__Bereitgestelltes Material__:
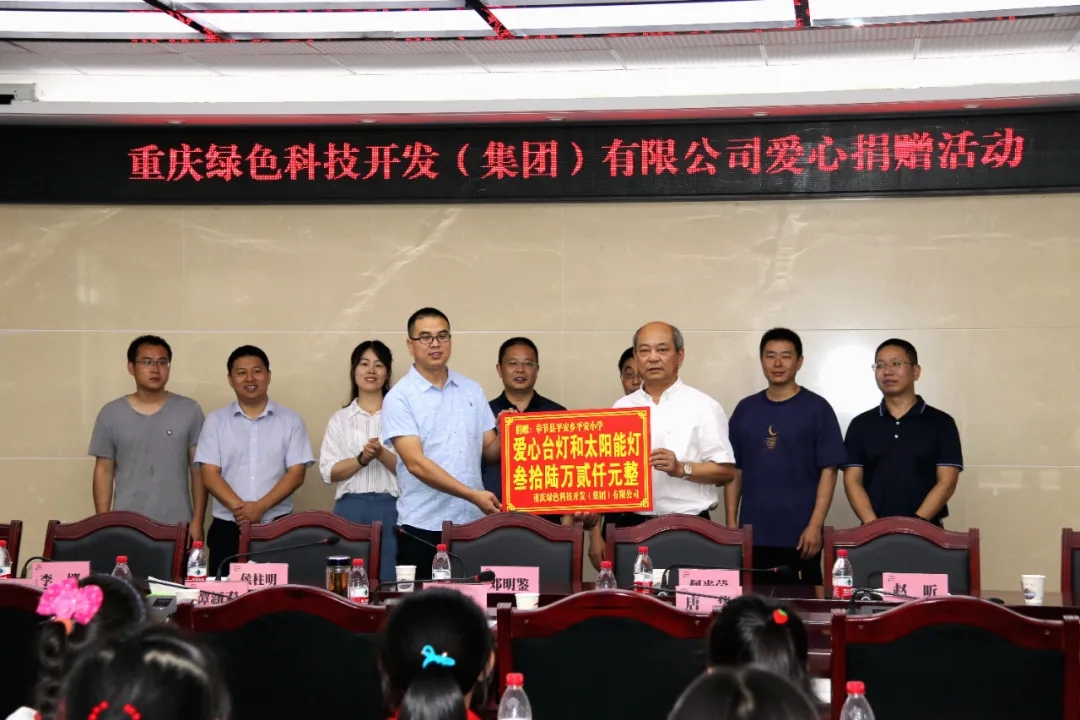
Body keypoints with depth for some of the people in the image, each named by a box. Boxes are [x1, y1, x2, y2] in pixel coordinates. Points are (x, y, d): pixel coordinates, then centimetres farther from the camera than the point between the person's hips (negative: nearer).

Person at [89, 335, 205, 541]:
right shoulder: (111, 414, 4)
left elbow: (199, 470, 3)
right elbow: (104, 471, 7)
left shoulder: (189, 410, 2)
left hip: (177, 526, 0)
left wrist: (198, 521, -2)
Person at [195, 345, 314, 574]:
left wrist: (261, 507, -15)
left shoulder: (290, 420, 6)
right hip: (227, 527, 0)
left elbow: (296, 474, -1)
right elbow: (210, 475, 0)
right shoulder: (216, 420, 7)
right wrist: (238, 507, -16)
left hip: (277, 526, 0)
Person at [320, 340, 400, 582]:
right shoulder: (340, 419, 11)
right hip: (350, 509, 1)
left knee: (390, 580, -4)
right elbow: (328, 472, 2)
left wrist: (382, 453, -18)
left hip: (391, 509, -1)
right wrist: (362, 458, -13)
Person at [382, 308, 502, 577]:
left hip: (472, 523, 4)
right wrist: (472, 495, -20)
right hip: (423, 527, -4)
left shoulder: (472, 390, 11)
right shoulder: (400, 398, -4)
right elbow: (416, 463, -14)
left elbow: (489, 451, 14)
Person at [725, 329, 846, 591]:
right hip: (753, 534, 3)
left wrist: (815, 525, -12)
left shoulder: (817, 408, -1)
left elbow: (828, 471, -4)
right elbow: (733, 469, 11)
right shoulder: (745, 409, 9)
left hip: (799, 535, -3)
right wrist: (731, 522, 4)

--

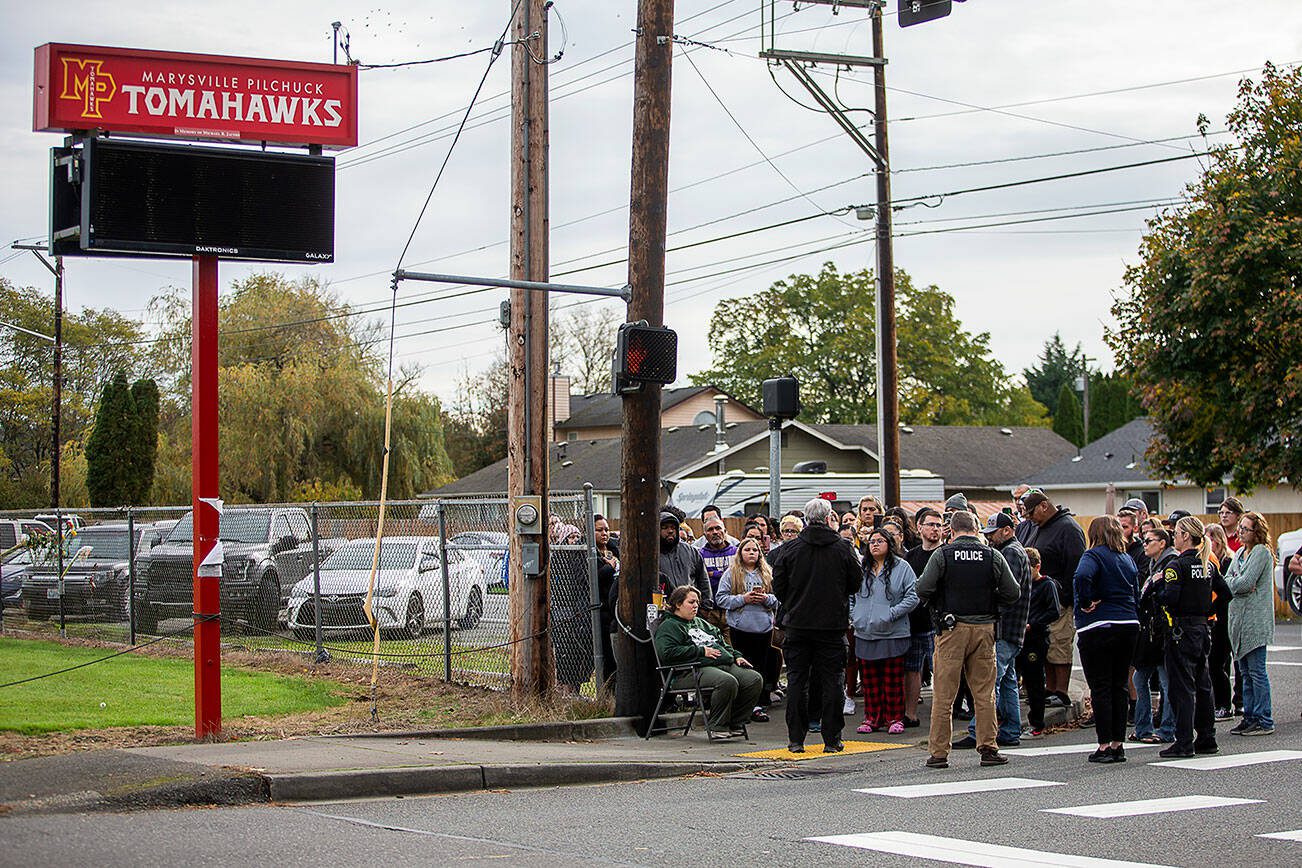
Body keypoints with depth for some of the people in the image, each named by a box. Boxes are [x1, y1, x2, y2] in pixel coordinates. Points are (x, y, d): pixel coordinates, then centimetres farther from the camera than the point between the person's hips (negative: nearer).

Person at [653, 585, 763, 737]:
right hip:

==

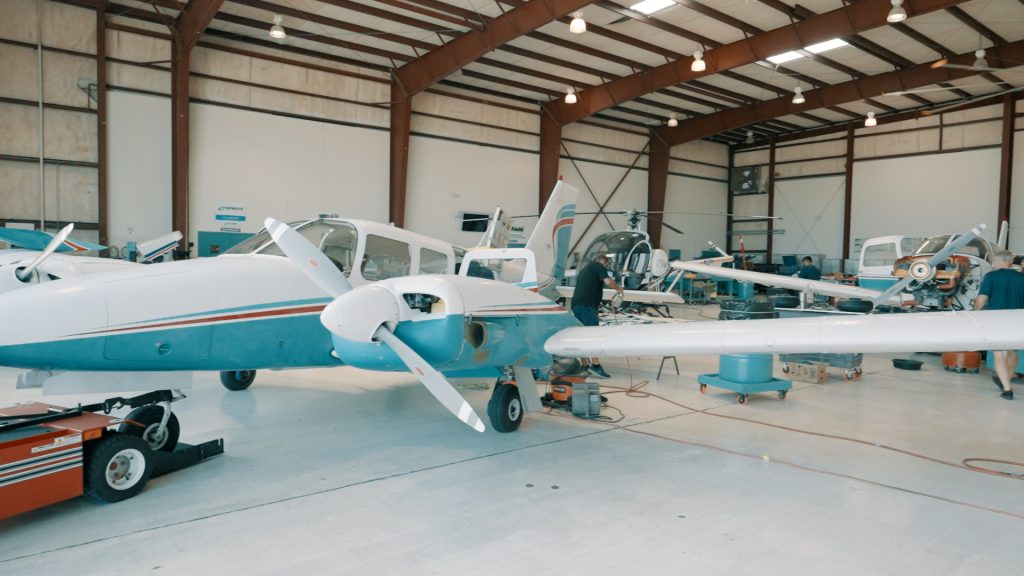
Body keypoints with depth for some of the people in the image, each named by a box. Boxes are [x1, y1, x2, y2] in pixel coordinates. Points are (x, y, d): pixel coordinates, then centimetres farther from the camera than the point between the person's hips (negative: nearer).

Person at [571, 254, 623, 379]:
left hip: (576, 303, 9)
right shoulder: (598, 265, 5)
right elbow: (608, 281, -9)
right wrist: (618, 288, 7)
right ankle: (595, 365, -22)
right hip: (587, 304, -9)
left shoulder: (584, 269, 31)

__Aufgabe__: Schreib die Zeilen neu, beginnend mit der Zeile mit „left hip: (391, 509, -1)“ und endend mit der Zeile mit „left hip: (799, 535, -3)“. Ersetze dabei „Person at“ durch „Person bei“ und lass alles andere unverändert.

__Lösung dieser Aufgabe__:
left hip: (391, 509, -1)
right wrist: (362, 458, -13)
Person bei [382, 308, 502, 577]:
left hip: (472, 523, 4)
right wrist: (472, 495, -20)
right hip: (423, 527, -4)
left shoulder: (472, 390, 11)
right shoulder: (400, 398, -4)
right elbow: (416, 463, -14)
left elbow: (489, 451, 14)
Person bei [725, 329, 846, 591]:
right hip: (753, 534, 3)
left wrist: (815, 525, -12)
left shoulder: (817, 408, -1)
left elbow: (828, 471, -4)
right elbow: (733, 469, 11)
right shoulder: (745, 409, 9)
left hip: (799, 535, -3)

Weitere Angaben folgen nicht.